The Ghana Registered Nurses & Midwives Association (GRNMA) is in the news for a worrying reason.

The leadership of the association has not threatened to embark on an industrial action but rather asked members of the noble profession to abandon isolation wards of health facilities where these are not provided with the necessary protective gears for nurses to don.

We are compelled to recall the sacrifices made by the originator of what is today the nursing profession. Of course we are not oblivious to the fact these are modern times different from the days of the lady with the lamp during the Crimean War. Those were days when her support to the wounded was purely voluntary and therefore driven by humanitarian factors.

 Of course health providers being human with families to cater for should not expose themselves to life-threatening situations. They should be supplied with the necessary tools to protect themselves and to deliver as per the required standards of the practice.  

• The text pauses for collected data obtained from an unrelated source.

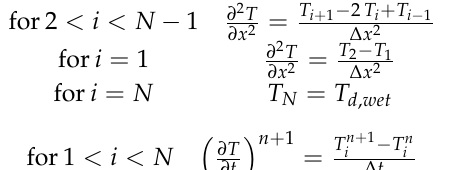
Figure 12. Meshing for finite difference resolution.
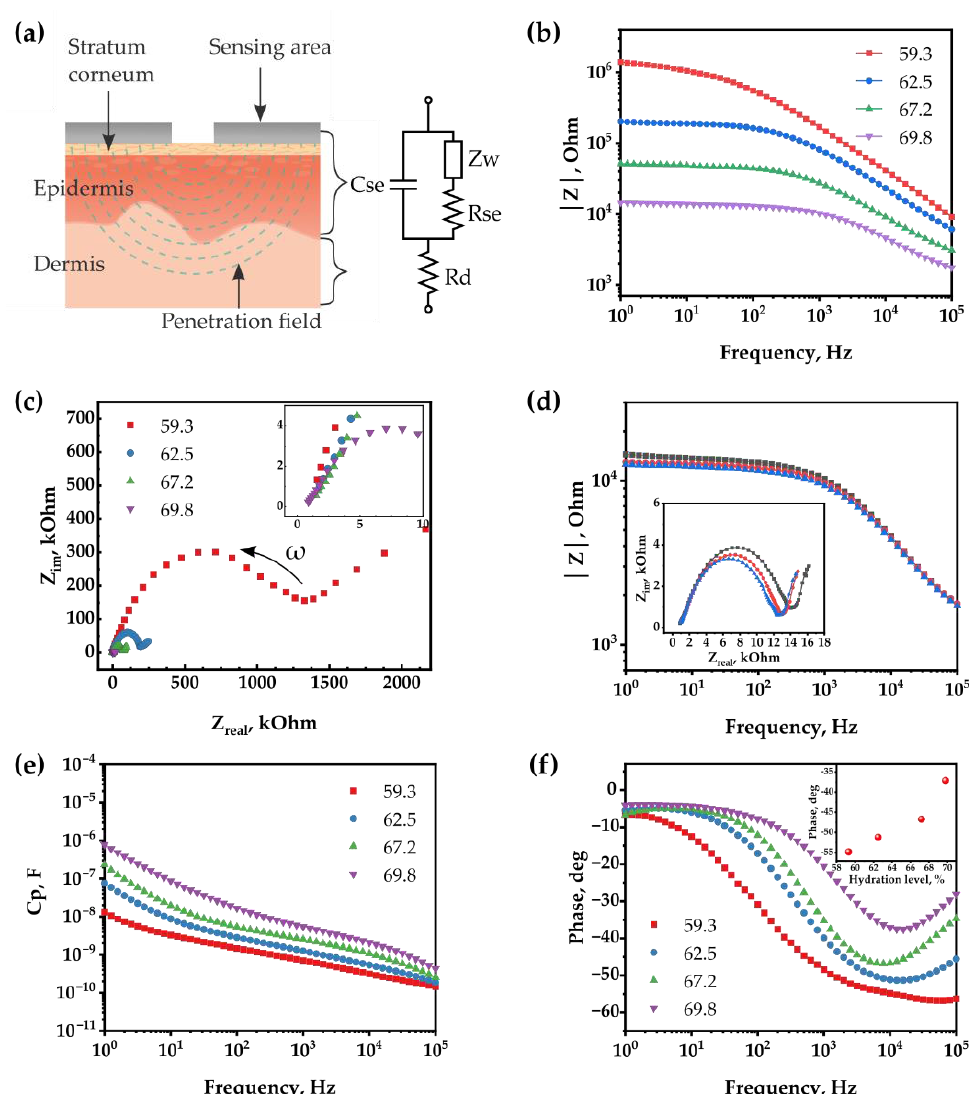
Figure 4. ( a ) Cross-sectional illustration of the skin – electrode system and its equivalent circuit. ( b ) Measured impedance according to the moisture content of the skin. ( c ) Nyquist plot. ( d ) Repeated measurement of total impedance and Nyquist plot (inset). ( e ) Capacitance changes and ( f ) phase values that vary with moisture content and frequency applied.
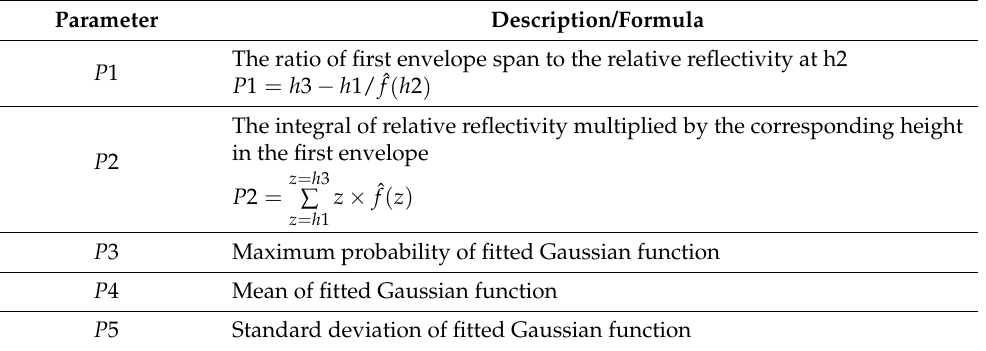
Table 2. Plot-level descriptors of mean relative reflectivity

We, however, think that issuing a press release asking nurses to abandon isolation wards where such facilities are bereft of the necessary protective materials and the tone contained therein sounds a bit bellicose and scary. It can only aggravate an already tense situation. We are trying not to think that our nurses are being incited by the tone of the statement.  

Being the frontline managers in the health delivery system, nobody doubts the importance of nurses. We, however, think that the statement could have been crafted alternatively without sounding inciting.  

The impression such a statement can convey is that government has not done enough to provide nurses and for that matter others involved in our war with the virus in the light of the confirmation of now six coronavirus cases in the country.

The release of $100 million by government in response to the pandemic for us is sufficient evidence of its seriousness in managing the outbreak. No government would shirk their responsibilities even under such circumstances. The response as evidenced by the $100m encompasses everything that needs to be done to manage the situation the welfare of medical delivery personnel included.

The war we are facing demands a shared and frontal attack by all of us frontline personnel and their compatriots.  

It will be unwise to ignore the welfare of nurses and irresponsibly expose them to avoidable danger. What sense will it make when you lose the fighters on the frontline by denying them what they need to be effective?

Under the present circumstances, creating panic should be the last feature we wish to see in the country.

We would rather the GRNMA encouraged its members to add a touch of empathy to their assignments in the isolation wards and outside them with lamps where these are unavailable.